Working at a Special Needs Camp

With the Recruitment Fairs coming up soon with Camp Leaders I thought I would post my experience I shared with them recently of working at Special Needs Camps. There will be a lot of these camps at the fairs so it is definitely worth a read!

Whilst working as an interviewer over the last three years and talking to many potential applicants, when asked many have reservations about going to a special needs camp. Which is understandably so if you don’t know much about it. I always advise applicants to be as open-minded as possible because as well as the obvious challenges there are also a lot of perks to the job.

Firstly, it is important to understand that when talking about special needs camps, not every camp is going to be a case where you are going to be working with campers who have severe disabilities and need constant care with tasks like showering and changing diapers. This is only the most extreme type of situation that you could work in but there is, in fact, a broad range of special needs camps, and having worked at 3 different special needs camps over 4 years I have worked in many different situations.

My first camp, Camp Dogwood in North Carolina where I spent my first two summers, would be an example of a camp that is much lower on the spectrum. Camp Dogwood was a camp solely for the blind and if anyone needed additional personal care they had to bring a carer to camp with them, so the only additional training I had in comparison to what you would at a standard camp was blind sensitivity training. My role was Waterfront director so I spent the majority of my time taking campers out on the water either on boating trips or water skiing, knee boarding and tubing. And before you ask, yes, people who are blind are more than capable of doing these activities. I used to take out one couple knee boarding who were both totally blind and they were able to flips and spins on the water that I would never have a chance of being able to do. So all in all, not a whole lot different to what you would do a “normal” camp, yet I still got perk number one which is ADDITIONAL PAY. That’s right…. when working on a special needs you get paid more than you would at other camps no matter where it falls on the spectrum.

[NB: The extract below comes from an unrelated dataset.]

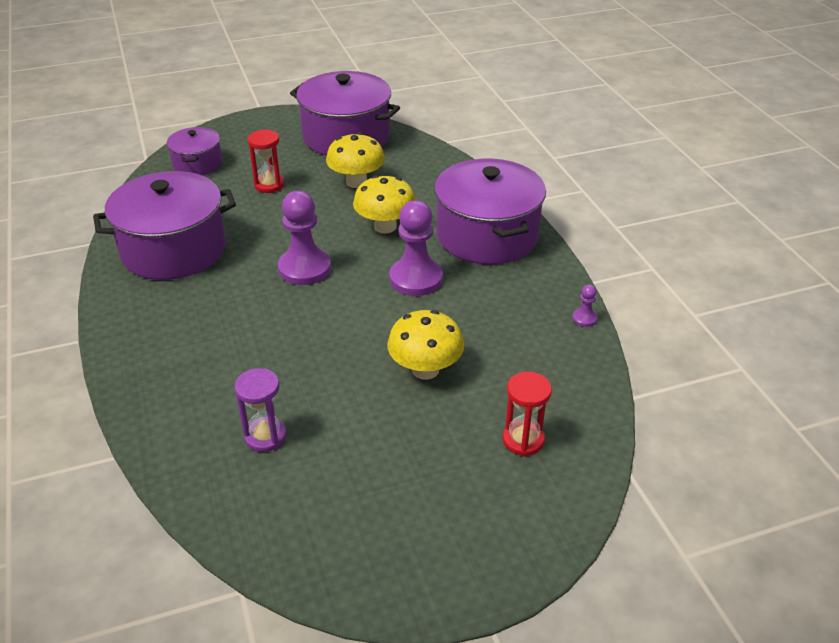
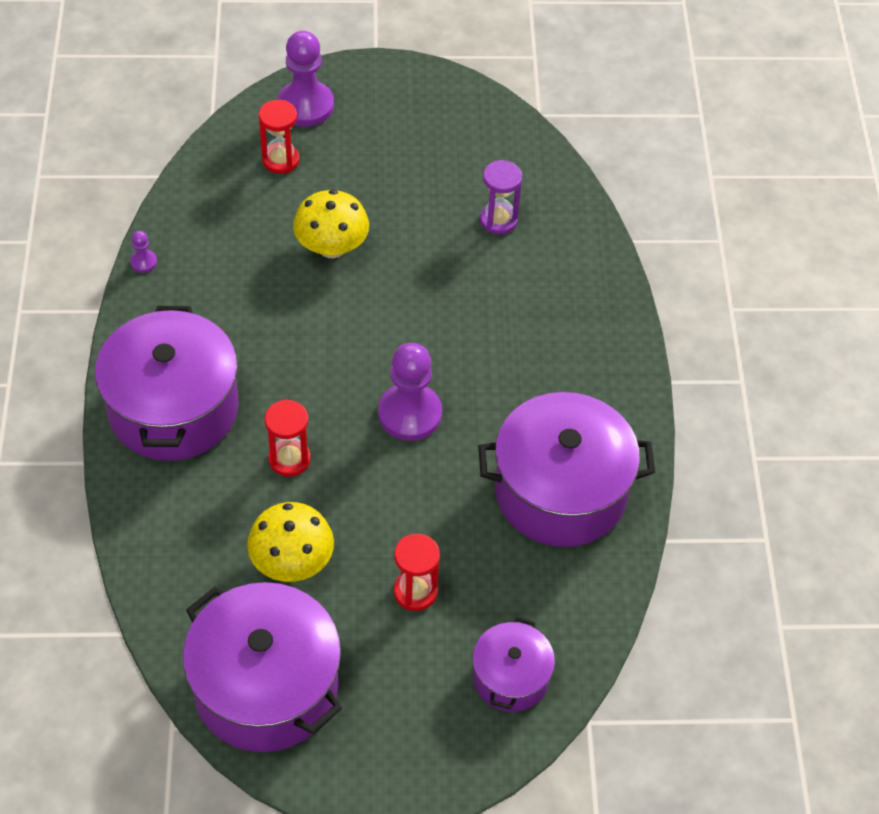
camera: 165 degrees left, 15 degrees up
yellow mushroom [353,175,416,233] -> red hourglass [265,399,311,477]
purple pawn [389,200,443,296] -> purple pawn moved to [278,31,334,127]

However, I don’t want to dissuade people or put people off from working the severely disabled. Because in year 3 and 4 I went from one end of the spectrum all the way to the other to about as difficult and challenging it can get. And I absolutely loved it. In my third year at camp, I went to a camp called Florida Lions Camp which was the only camp in the state that had a policy where it would never turn away a camper no matter the need. I did it all. I changed diapers, I was bitten, I had faeces thrown at my head, I was even wedgied by a camper. Was it challenging? Of course, it was, but it was still the best summer at camp that I have ever had. The reason for this is perk number 2 to working at a special needs camp. This is the most challenging it gets, the more you have to work together and rely on the people you are working with. And with this, the relationships you develop are much much stronger and the friendships all the more lasting. I have stayed in touch with the people I worked with during my third year at camp far more than at any other camp I have worked. I have travelled with them on month road trips across America, met up and partied in Sydney Australia, and been chauffeured driven across the Northern Island of New Zealand. Ask any special needs counsellor and they will tell you exactly the same.

And last but not least perk number 3. And the one you would undoubtedly expect to hear. The work you do is rewarding on a scale I have never experienced anywhere else. It is difficult to comprehend the impact you have on the lives of the campers you work with. Quite often that one week at camp is the absolute highlight of that individual year and they really do treasure It and the campers and staff they meet. I still get birthday cards and Christmas cards from campers I worked with in 2008. You don’t get that anywhere and the perspective it gives you on life moving forward is life changing.